Nachruf
Abschied von einer Ski-Legende
Die Olympischen Winterspiele in Peking stehen vor der Tür, und angesichts der umstrittenen Umstände mag manch einer nostalgisch auf eine Zeit zurückblicken, als der Skisport noch von Amateuren betrieben und Olympische Spiele nicht von technischer und architektonischer Gigantomanie beherrscht waren.
Zum Beispiel 1960 im kalifornischen Squaw Valley: Damals sorgte ein 19-jähriges Mädel aus dem Allgäu für eine Sensation. Beim Abfahrtslauf der Damen sauste die Deutsche frech und unbekümmert den Hang hinunter und kam als Erste ins Ziel – mit einer vollen Sekunde Vorsprung auf die zweitplatzierte Amerikanerin. Heidi Biebl war über Nacht berühmt geworden, und der „Spiegel“ titelte über die erste deutsche Goldmedaillengewinnerin in der Abfahrt: „Der Uwe Seeler des alpinen Skisports ist ein Mädchen“ – was damals nicht abwegig klang, sondern Ausdruck höchster Wertschätzung war.

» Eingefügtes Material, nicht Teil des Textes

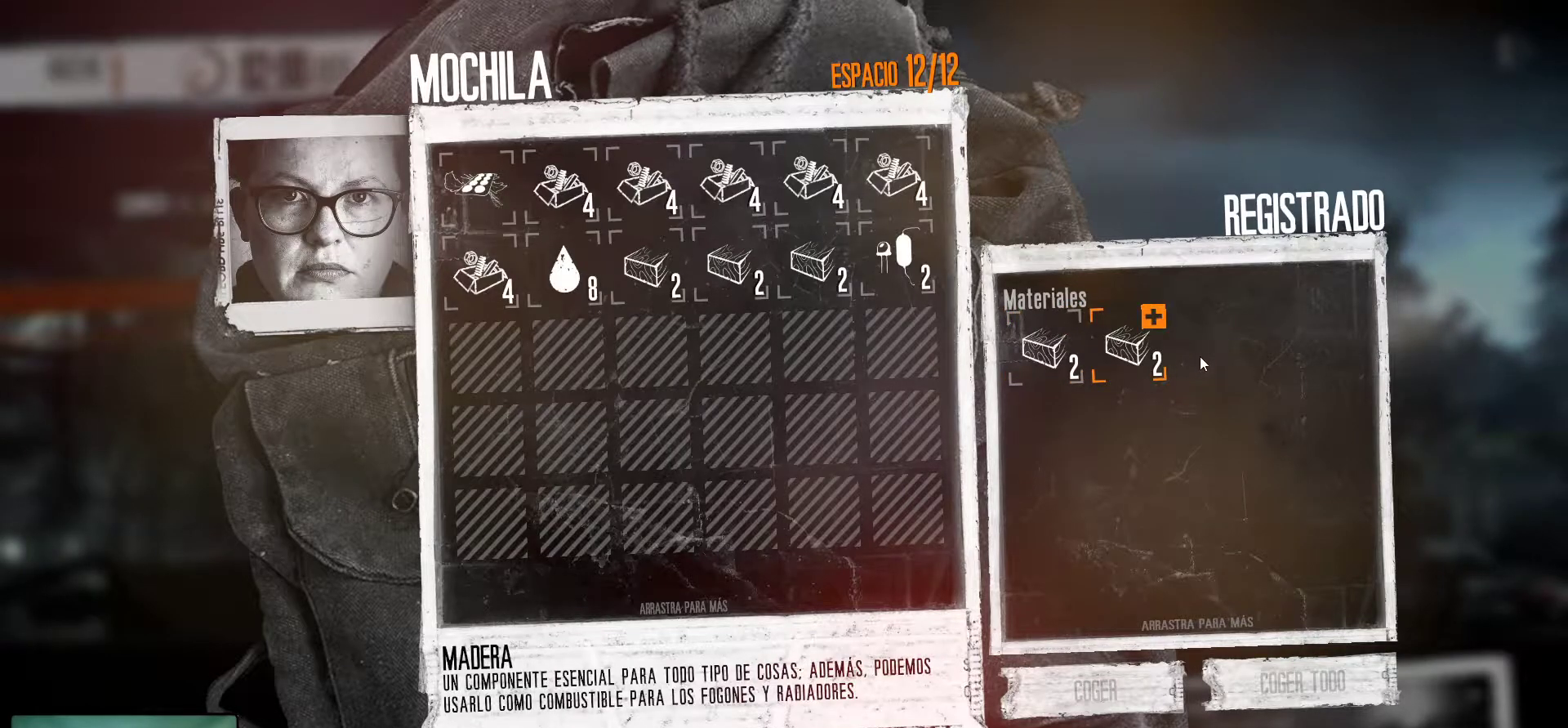
{"keys": [], "mouse": [], "mouse_move": "down-left", "events": []}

Im Januar 2020 saßen wir in Heidi Biebls Heimatort Oberstaufen einer betagten Dame gegenüber. Sie war ein wenig zu spät zu unserer Verabredung am Fuß des Skihangs Sinswang erschienen, weil sie vor dem Fernseher unbedingt noch den Ausgang des Hahnenkammrennens abwarten wollte. Die alte Leidenschaft hatte sie nicht losgelassen. Weil jedoch Bänder und Gelenke durch die starke Beanspruchung gelitten hatten, wagte sie sich selbst inzwischen kaum noch auf die Bretter. „Höchstens hier am Anfängerhang von Sinswang“, sagte sie augenzwinkernd.

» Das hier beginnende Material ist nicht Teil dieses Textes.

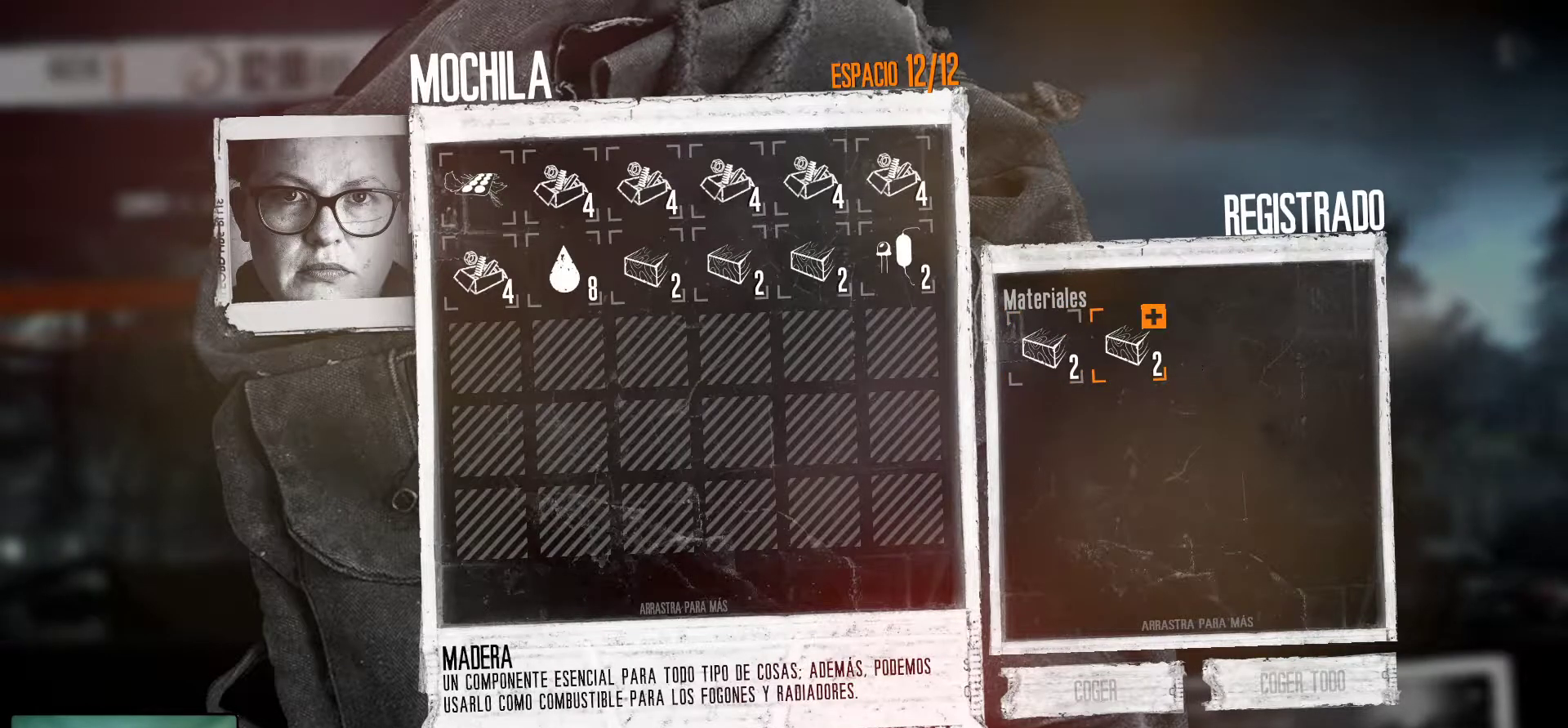
{"keys": [], "mouse": [], "mouse_move": "still", "events": []}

Im Gespräch kamen wir dann auch bald zum zentralen Ereignis ihrer sportlichen Karriere, jenem 20. Februar vor sechs Jahrzehnten. Das Abfahrtsrennen hatte eigentlich gar nicht im Mittelpunkt ihrer Vorbereitungen gestanden, denn Heidis Spezialdisziplin war der Slalom. Mit Weidenstöcken hatte sie sich zu Hause noch selbst ihre Parcours gesteckt. „Abfahrt konnte ich an unseren Hängen gar nicht richtig trainieren“, erzählte sie uns. Während der Übertragung des Rennens unkte deshalb der deutsche Reporter, dass die Fahrerin mit der Nummer acht zwar vorübergehend vorn wäre, dass aber ganz sicher noch zahlreiche Bessere kommen würden – was sich rasch als Irrtum erwies.Eigentlich waren wir gekommen, um mit ihr über Gegenwart und Zukunft des Skifahrens angesichts von Klimawandel und Schneemangel zu sprechen. Aber natürlich verhedderten wir uns zunächst heillos in der Vergangenheit. Erst einmal fragten wir nach dem Beginn ihrer Skikarriere, und sie erzählte, wie sie sich das Skifahren selbst beigebracht hatte und dass ihre primitiven „Rutscherle“ vom örtlichen Schreiner hergestellt worden waren. Zum ersten Lehrgang des Skiverbandes erschien sie mit einfacher Skiausrüstung, Rucksack und einem von der Mutter noch schnell gestrickten Pullover. Die Mannschaftskolleginnen kamen dagegen in Pelzstiefeln und mit zwei Paar Skiern im Gepäck. Dazu pflegten sie jede Menge Vorurteile gegenüber der unbekannten Allgäuerin, drohte sie doch in die Hegemonie der oberbayerischen Ski-Asse einzudringen. Auch einige Funktionäre, „die Herren am grünen Tisch in München“, zeigten wenig Begeisterung über den Neuzugang aus Bayerisch-Schwaben. „Ich muss besser sein als alle anderen, damit ich hier überhaupt akzeptiert werde“, dachte sich die junge Heidi. Und sie wurde besser.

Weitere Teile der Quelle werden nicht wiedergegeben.